• WHAT IS BEING ASKED
When you repeat the entries below, please keep them exact and leave out the pictures.

(Records from a data source)
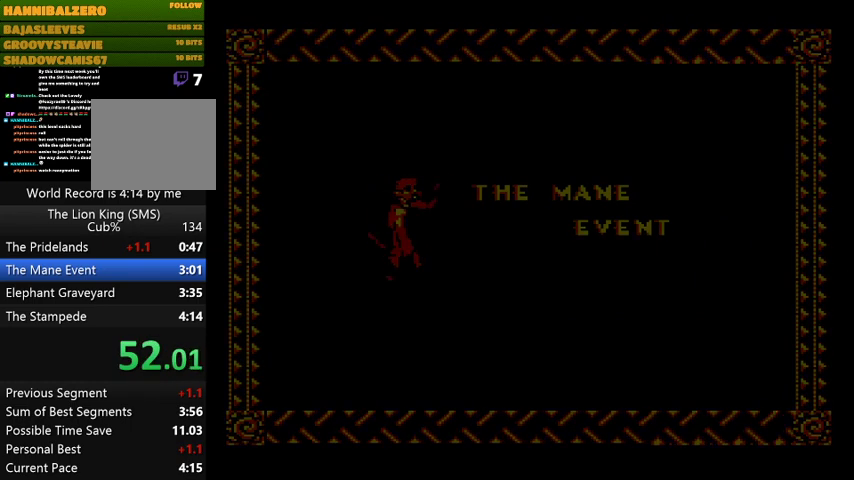
{"buttons": ["DPAD_RIGHT"], "events": [[33, "CROSS", "down"], [167, "CROSS", "up"]]}
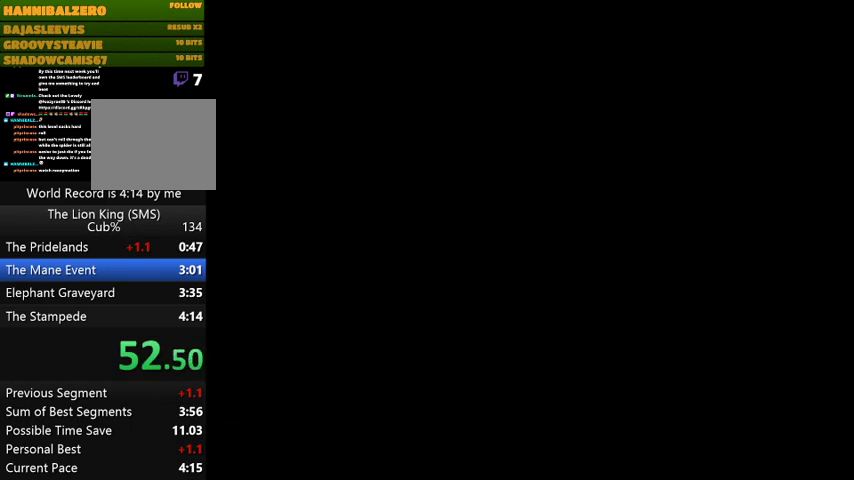
{"buttons": ["DPAD_RIGHT"], "events": []}
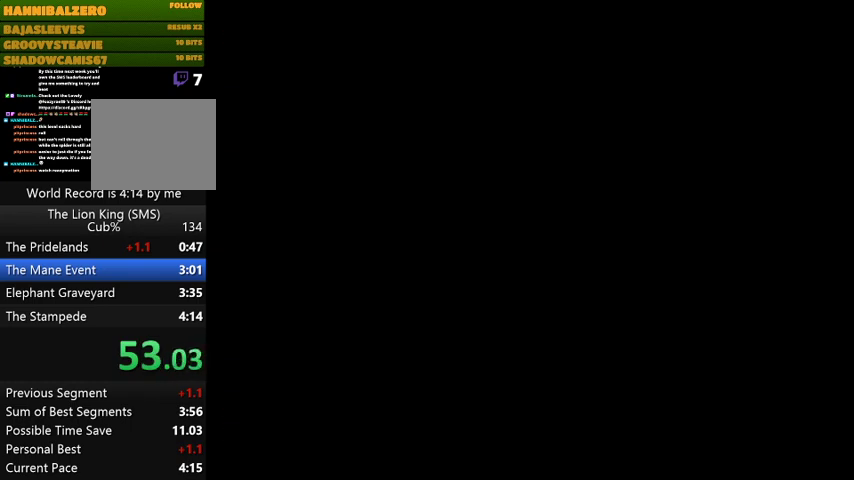
{"buttons": ["DPAD_RIGHT"], "events": []}
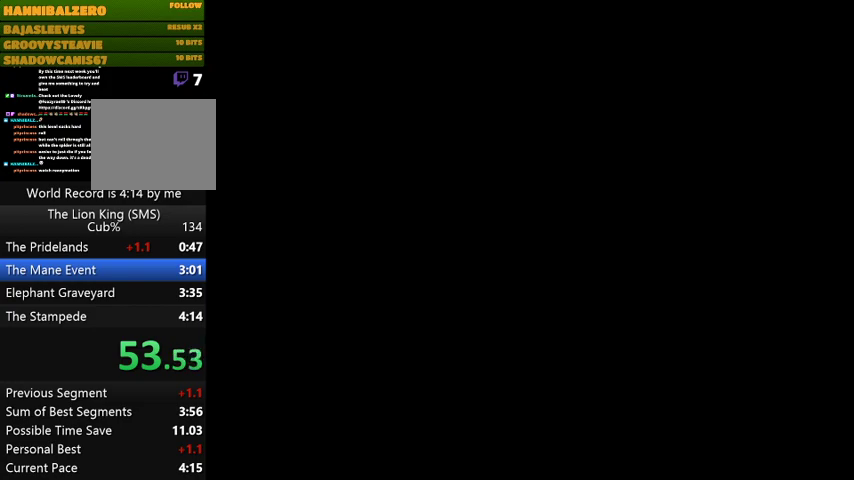
{"buttons": ["DPAD_RIGHT"], "events": []}
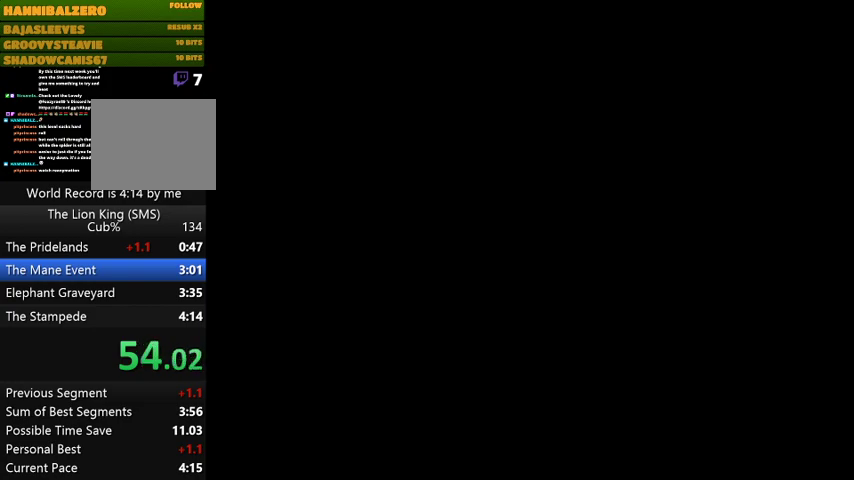
{"buttons": ["DPAD_RIGHT"], "events": []}
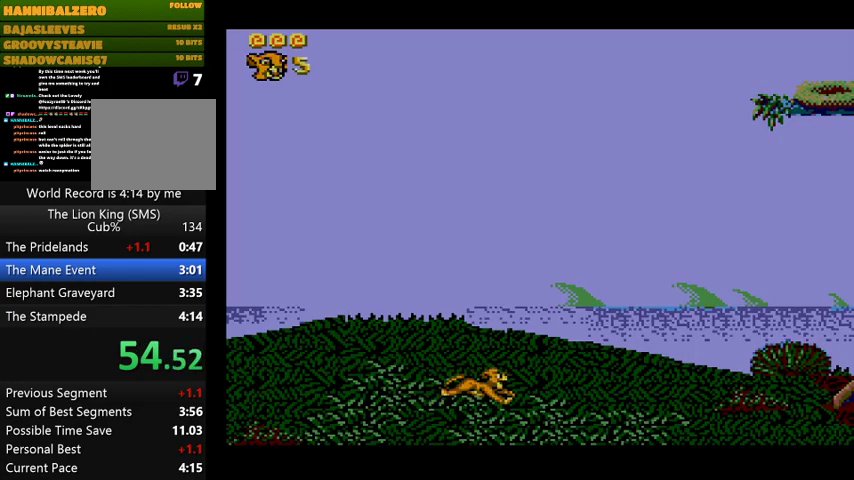
{"buttons": ["DPAD_RIGHT"], "events": []}
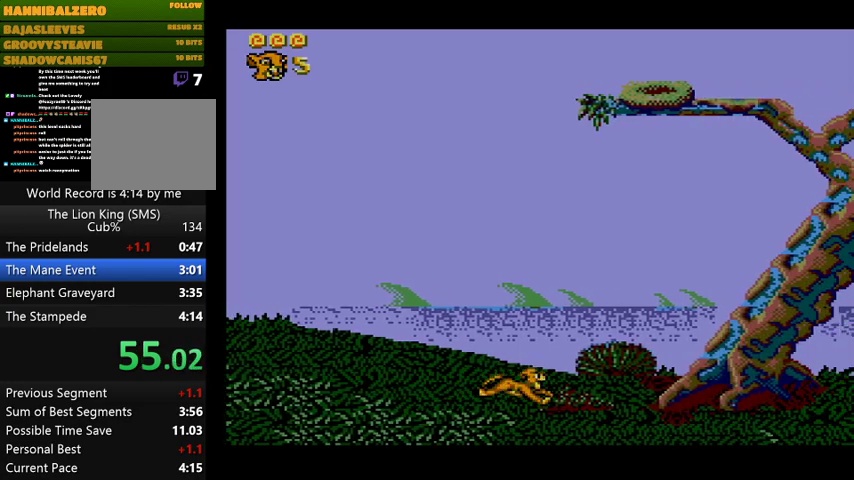
{"buttons": ["DPAD_RIGHT"], "events": []}
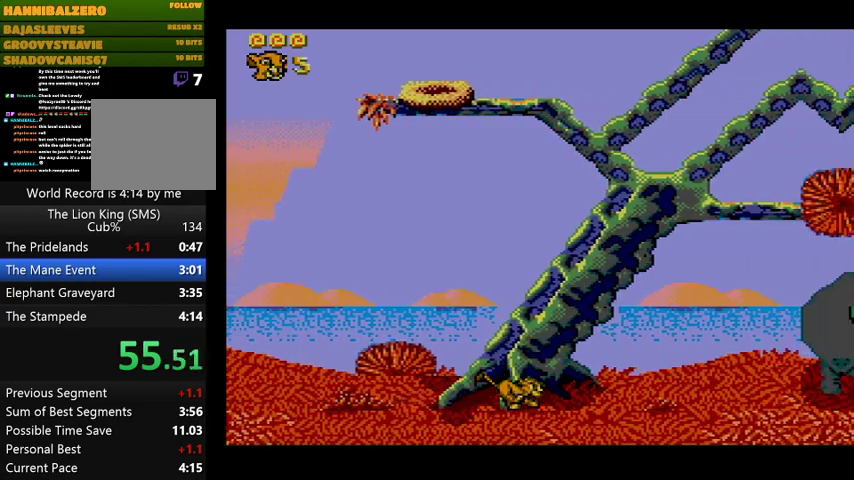
{"buttons": ["DPAD_RIGHT"], "events": []}
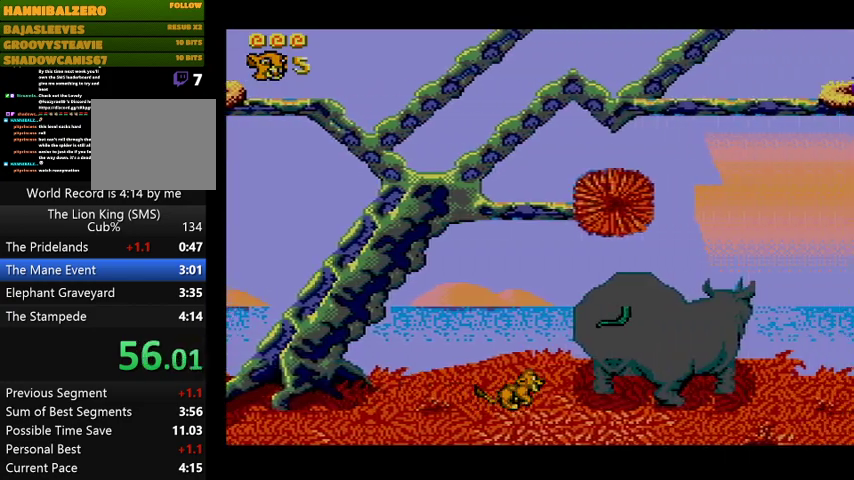
{"buttons": ["DPAD_RIGHT"], "events": [[33, "CROSS", "down"], [167, "CROSS", "up"]]}
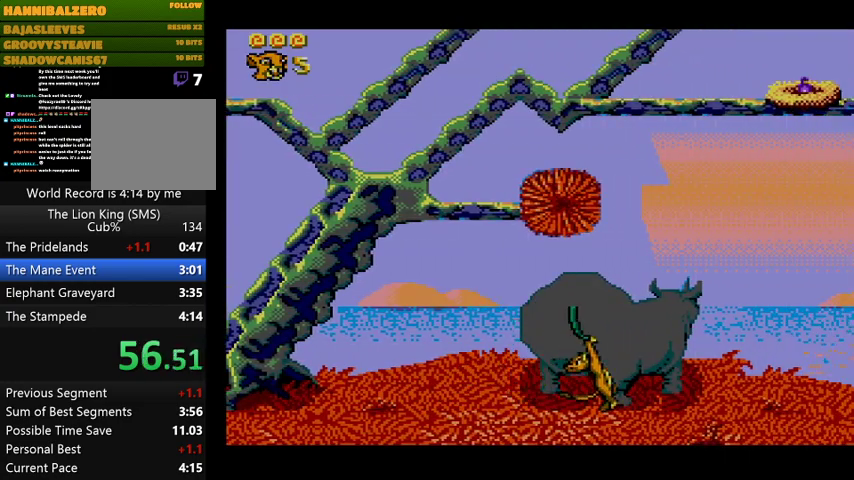
{"buttons": ["CROSS", "DPAD_RIGHT"], "events": [[67, "CROSS", "down"]]}
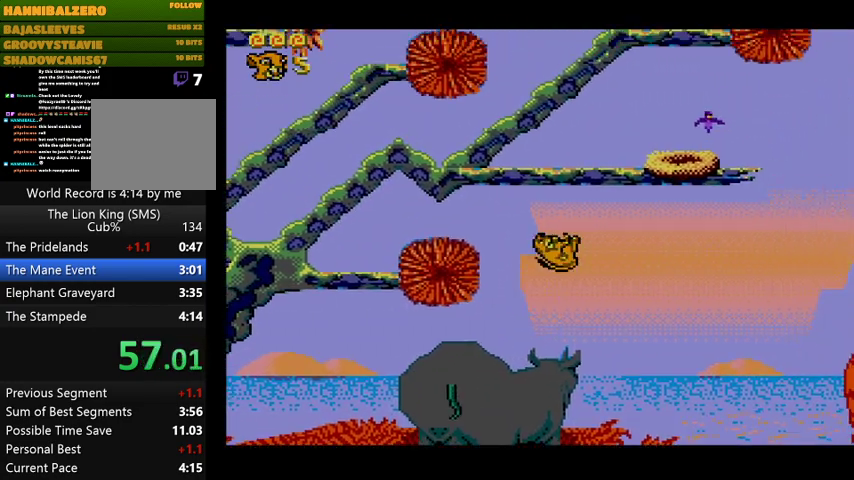
{"buttons": [], "events": [[433, "DPAD_RIGHT", "up"], [467, "CROSS", "up"]]}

• SOLUTION TO THIS EXERCISE
{"buttons": ["DPAD_RIGHT"], "events": [[33, "CROSS", "down"], [167, "CROSS", "up"]]}
{"buttons": ["DPAD_RIGHT"], "events": []}
{"buttons": ["DPAD_RIGHT"], "events": []}
{"buttons": ["DPAD_RIGHT"], "events": []}
{"buttons": ["DPAD_RIGHT"], "events": []}
{"buttons": ["DPAD_RIGHT"], "events": []}
{"buttons": ["DPAD_RIGHT"], "events": []}
{"buttons": ["DPAD_RIGHT"], "events": []}
{"buttons": ["DPAD_RIGHT"], "events": [[33, "CROSS", "down"], [167, "CROSS", "up"]]}
{"buttons": ["CROSS", "DPAD_RIGHT"], "events": [[67, "CROSS", "down"]]}
{"buttons": [], "events": [[433, "DPAD_RIGHT", "up"], [467, "CROSS", "up"]]}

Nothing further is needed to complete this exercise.